Evergreen Health plans listed but not for sale
Insurer awaits approval for conversion to for-profit
Marylanders hoping to buy health insurance from Evergreen Health through the state’s online insurance exchange, which opened Tuesday, will have to wait.
In a bid to stay in business, Evergreen announced plans in October to be acquired by a group of investors and convert from a nonprofit to a for-profit insurer. It won’t be allowed to sell health plans through the exchange unless and until the Centers for Medicare and Medicaid Services approves the proposal, Matt Jablow, an Evergreen spokesman, confirmed Tuesday.
Evergreen plans and pricing continue to be listed on the Maryland Health Connec- tion in hopes the review will be concluded soon, said Andrew Ratner, an exchange spokesman.
But users who try to enroll in an Evergreen plan will be blocked and receive a pop-up message that reads:
“Evergreen plans are not available at this time. Maryland Health Connection expects to know soon if Evergreen plans will become available before open enrollment for 2017 ends. It is important to choose a plan by Dec. 15 to ensure Jan. 1 coverage. If you choose a plan now with a different carrier, you may still switch to Evergreen if those plans become available prior to the end of open enrollment on Jan. 31.”
People can buy individual health plans directly from Evergreen, but only plans purchased through the exchange are eligible for income-based subsidies.
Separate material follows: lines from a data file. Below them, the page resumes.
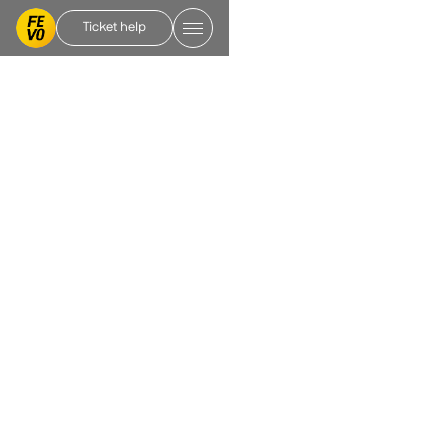
Ticket help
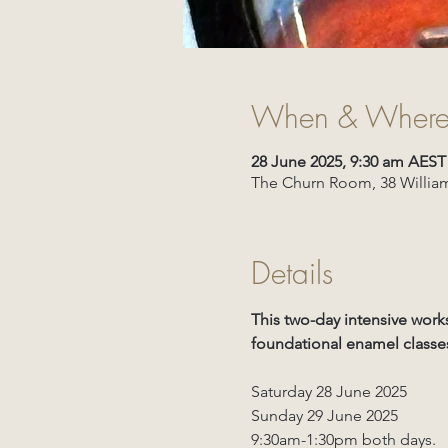
When & Wher
28 June 2025, 9:30 am AEST
The Churn Room, 38 William
Details
This two-day intensive work
foundational enamel classes
Saturday 28 June 2025
Sunday 29 June 2025
9:30am-1:30pm both days.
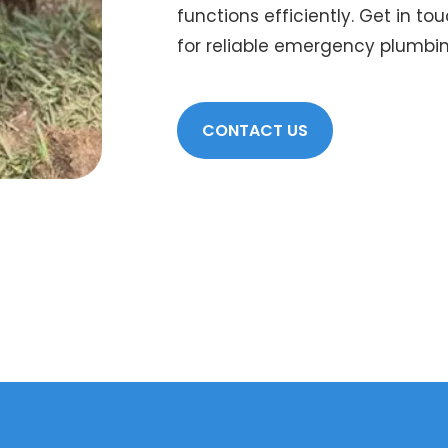
functions efficiently. Get in to
for reliable emergency plumbi
CONTACT US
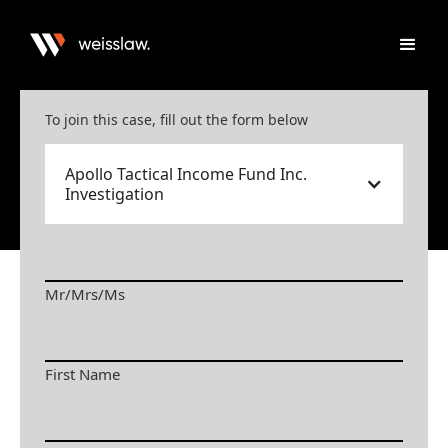
To join this case, fill out the form below
Apollo Tactical Income Fund Inc.
Investigation
Mr/Mrs/Ms
First Name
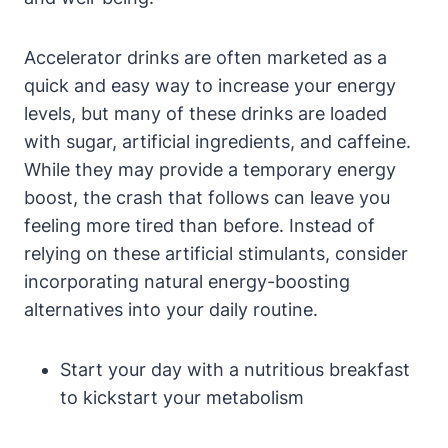
Accelerator drinks are often marketed as a
quick and​ easy way to increase your energy
levels, but many of ⁤these drinks are loaded
with sugar,‍ artificial ingredients, and caffeine.
While they may provide a ⁤temporary energy‌
boost, the crash that ⁢follows can leave you
feeling more tired than before. Instead ⁣of
relying on these artificial stimulants, consider
incorporating natural energy-boosting
alternatives into your daily routine.
Start your day ⁣with a nutritious breakfast​
to kickstart your metabolism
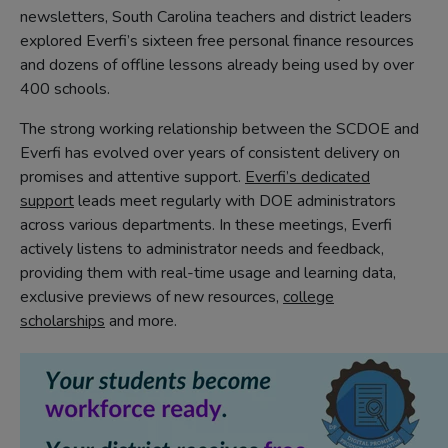
newsletters, South Carolina teachers and district leaders
explored Everfi’s sixteen free personal finance resources
and dozens of offline lessons already being used by over
400 schools.
The strong working relationship between the SCDOE and
Everfi has evolved over years of consistent delivery on
promises and attentive support.
Everfi’s dedicated
support
leads meet regularly with DOE administrators
across various departments. In these meetings, Everfi
actively listens to administrator needs and feedback,
providing them with real-time usage and learning data,
exclusive previews of new resources,
college
scholarships
and more.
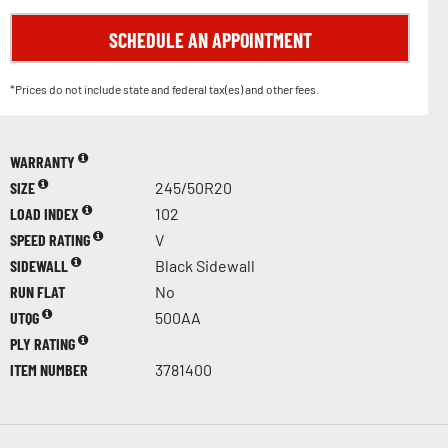
SCHEDULE AN APPOINTMENT
*Prices do not include state and federal tax(es) and other fees.
WARRANTY
SIZE
245/50R20
LOAD INDEX
102
SPEED RATING
V
SIDEWALL
Black Sidewall
RUN FLAT
No
UTQG
500AA
PLY RATING
ITEM NUMBER
3781400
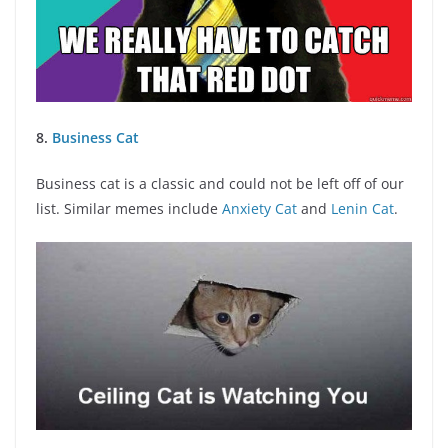
8.
Business Cat
Business cat is a classic and could not be left off of our
list. Similar memes include
Anxiety Cat
and
Lenin Cat
.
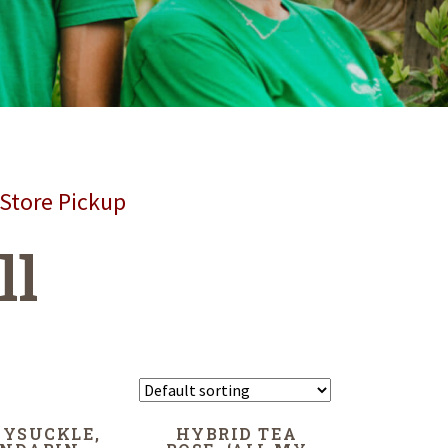
 Store Pickup
ll
YSUCKLE,
HYBRID TEA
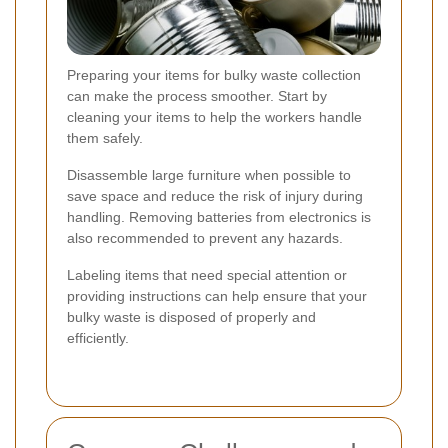
Preparing your items for bulky waste collection
can make the process smoother. Start by
cleaning your items to help the workers handle
them safely.
Disassemble large furniture when possible to
save space and reduce the risk of injury during
handling. Removing batteries from electronics is
also recommended to prevent any hazards.
Labeling items that need special attention or
providing instructions can help ensure that your
bulky waste is disposed of properly and
efficiently.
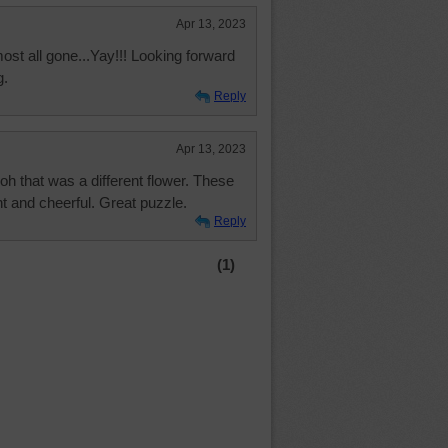
Apr 13, 2023
ost all gone...Yay!!! Looking forward
g.
Reply
Apr 13, 2023
h that was a different flower. These
ht and cheerful. Great puzzle.
Reply
(1)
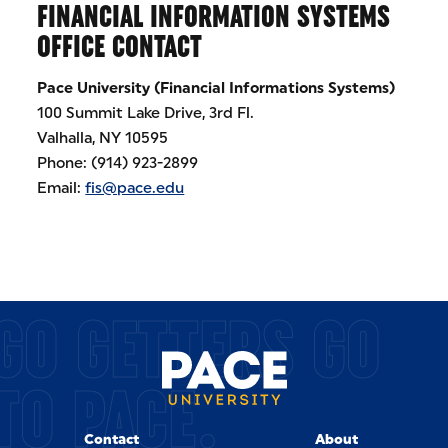
FINANCIAL INFORMATION SYSTEMS
OFFICE CONTACT
Pace University (Financial Informations Systems)
100 Summit Lake Drive, 3rd Fl.
Valhalla, NY 10595
Phone: (914) 923-2899
Email:
fis@pace.edu
GO GETTERS GO
TO PACE.
Contact
About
Evergreen is one of 23 consumer- oriented-and- operated health plans founded under the federal Affordable Care Act. Led by former Baltimore City Health Commissioner Peter Beilenson, the Baltimore-based insurer is one of a handful of the co-ops still in business, and its bid to convert to a for-profit insurer is an attempt to stay afloat.
Other co-ops closed or are in the process of winding down, unable to attract enough members, draw enough premium revenue and withstand the weight of new and costly regulatory hurdles created under the health reform law.
Evergreen sought a buyer after being crippled by new insurance rules that required it to make a “risk-adjustment payment” that amounted to $24 million in 2015 — more than a quarter of its $85 million revenue that year.